Fri Dec 3 22:54:50 UTC 2010
Les Mikesell <lesmikesell at gmail.com>

On 12/3/2010 4:32 PM, Gavin Carr wrote:
> On Fri, Dec 03, 2010 at 04:07:06PM -0600, Les Mikesell wrote:
>> The backuppc scheme works pretty well in normal usage, but most
>> file-oriented approaches to copy the whole backuppc archive have scaling
>> problems because they have to track all the inodes and names to match up
>> the hard links.
>
> That's been my experience with other hard-linked based backup schemes as
> well. For 'normal' sized backups they work pretty well, but for some
> value of 'large' backups the number of inodes and the tree traversal
> time starts to cause real performance problems.
>
> I'd be interested to know how large people's backups are where they're
> still seeing decent performance using approaches like this? I believe we
> started seeing problems once we hit a few TB (on ext3)?

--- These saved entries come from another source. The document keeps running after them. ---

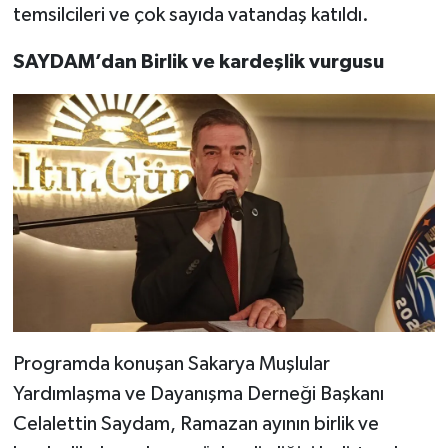
temsilcileri ve çok sayıda vatandaş katıldı.
SAYDAM’dan Birlik ve kardeşlik vurgusu
Programda konuşan Sakarya Muşlular
Yardımlaşma ve Dayanışma Derneği Başkanı
Celalettin Saydam, Ramazan ayının birlik ve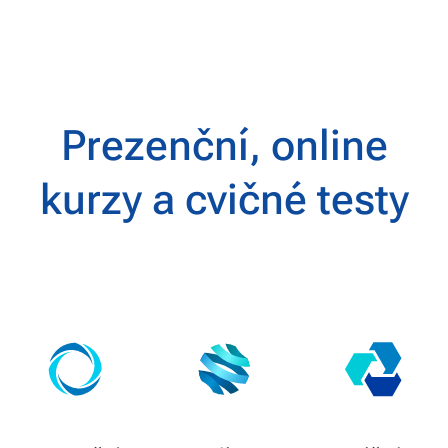
Prezenční, online
kurzy a cvičné testy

You should probably ask this on the backuppc list.   But note that the 
performance issue is not using backuppc itself, it is only a problem 
when you try to copy the whole archive by some file-oriented method.

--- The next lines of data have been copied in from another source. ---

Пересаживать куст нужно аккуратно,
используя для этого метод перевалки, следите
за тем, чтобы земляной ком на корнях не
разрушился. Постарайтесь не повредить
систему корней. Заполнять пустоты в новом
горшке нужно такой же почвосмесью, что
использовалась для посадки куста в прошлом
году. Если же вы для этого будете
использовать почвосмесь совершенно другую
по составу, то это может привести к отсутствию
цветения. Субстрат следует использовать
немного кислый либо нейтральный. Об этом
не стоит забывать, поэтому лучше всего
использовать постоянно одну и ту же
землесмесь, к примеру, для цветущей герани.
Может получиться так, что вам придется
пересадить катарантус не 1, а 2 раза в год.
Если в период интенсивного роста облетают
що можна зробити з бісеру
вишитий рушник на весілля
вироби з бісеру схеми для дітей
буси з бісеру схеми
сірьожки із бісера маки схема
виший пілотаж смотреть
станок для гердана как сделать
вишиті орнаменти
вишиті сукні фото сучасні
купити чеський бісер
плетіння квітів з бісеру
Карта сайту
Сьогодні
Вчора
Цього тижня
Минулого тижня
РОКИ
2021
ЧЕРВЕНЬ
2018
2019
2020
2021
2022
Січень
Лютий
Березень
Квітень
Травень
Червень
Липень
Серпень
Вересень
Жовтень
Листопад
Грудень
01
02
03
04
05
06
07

> We've moved to brackup (http://code.google.com/p/brackup/) for these
> reasons, and are doing nightly backups of 18TB of data quite happily.
> Brackup does fancy chunk-based deduplication (somewhat like git), and so
> avoids the hard link approach entirely.

Brackup looks more like a 'push out a backup from a single host' concept 
as opposed to backuppc's 'pull all backups from many targets to a common 
server with appropriate scheduling' so you'd probably use them in 
different scenarios.  Or did you mean you are backing up backuppc's 
archive with brackup?

The author has announced plans to re-do the storage scheme in backuppc, 
but I'm not sure if it will be chunked.  One down side of the current 
scheme is that small changes in big files result in a complete separate 
copy being stored.  The rsync based transfer will only send the 
differences but the server ends up (like normal rysnc) reconstructing a 
complete copy of the modified file.

-- 
   Les Mikesell
    lesmikesell at gmail.com